EXPLORE THE MATERIAL —
1) Please transcribe the part of the FMLA webinar Q&A that opens with the words containing "Rick Hodsdon:  No." and closes with "FMLA intermittent leave?".
2) Decide whether each statement agrees with the FMLA webinar Q&A, answering yes or no and quoting the deciding words: (a) Rick Hodsdon says employees have the right to decline FMLA leave. (b) An employee who asks for FMLA and meets the criteria is entitled to it. (c) The presentation was titled "The Family Medical Leave Act for Justice Professionals."

DOCUMENT EXTRACT —

After the Webinar: FMLA. Q&A with Rick Hodsdon

Webinar presenter Rick Hodsdon  answered a number of your questions after his presentation, “The Family Medical Leave Act for Justice Professionals.” Here are a few of his responses.

 

Audience Question:  Can an employee turn down taking FMLA?

Rick Hodsdon:  No. That’s another myth that employees have the right to choose or not choose the Family Medical Leave Act. The employer, if the employee comes to you and asks you for it and they meet the criteria, then they’re entitled to it. If you have an employee, who comes with a signal and says, “I’m going to have to be out for two weeks for surgery,” you tell them that’s a Family Medical Leave Act event and they said, “I don’t want it to be,” they don’t get that call. They can be required to make this a Family Medical Leave Act event.

 

 

Audience Question: Can the agency require that the employee exhaust all annual leave and sick leave first before using FMLA intermittent leave?

MATERIAL SHOWN —
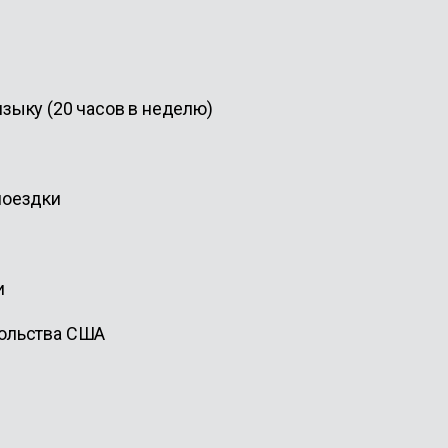
зыку (20 часов в неделю)
поездки
и
сольства США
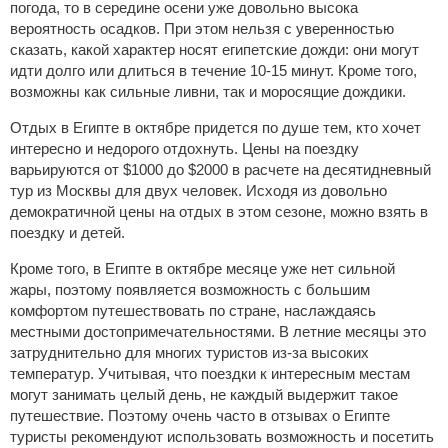
погода, то в середине осени уже довольно высока
вероятность осадков. При этом нельзя с уверенностью
сказать, какой характер носят египетские дожди: они могут
идти долго или длиться в течение 10-15 минут. Кроме того,
возможны как сильные ливни, так и моросящие дождики.
Отдых в Египте в октябре придется по душе тем, кто хочет
интересно и недорого отдохнуть. Цены на поездку
варьируются от $1000 до $2000 в расчете на десятидневный
тур из Москвы для двух человек. Исходя из довольно
демократичной цены на отдых в этом сезоне, можно взять в
поездку и детей.
Кроме того, в Египте в октябре месяце уже нет сильной
жары, поэтому появляется возможность с большим
комфортом путешествовать по стране, наслаждаясь
местными достопримечательностями. В летние месяцы это
затруднительно для многих туристов из-за высоких
температур. Учитывая, что поездки к интересным местам
могут занимать целый день, не каждый выдержит такое
путешествие. Поэтому очень часто в отзывах о Египте
туристы рекомендуют использовать возможность и посетить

ANSWERS IN ORDER —
1)
Rick Hodsdon:  No. That’s another myth that employees have the right to choose or not choose the Family Medical Leave Act. The employer, if the employee comes to you and asks you for it and they meet the criteria, then they’re entitled to it. If you have an employee, who comes with a signal and says, “I’m going to have to be out for two weeks for surgery,” you tell them that’s a Family Medical Leave Act event and they said, “I don’t want it to be,” they don’t get that call. They can be required to make this a Family Medical Leave Act event.

 

 

Audience Question: Can the agency require that the employee exhaust all annual leave and sick leave first before using FMLA intermittent leave?

2)
(a) No: "No. That’s another myth that employees have the right to choose or not choose the Family Medical Leave Act."
(b) Yes: "if the employee comes to you and asks you for it and they meet the criteria, then they’re entitled to it."
(c) Yes: "after his presentation, “The Family Medical Leave Act for Justice Professionals.”"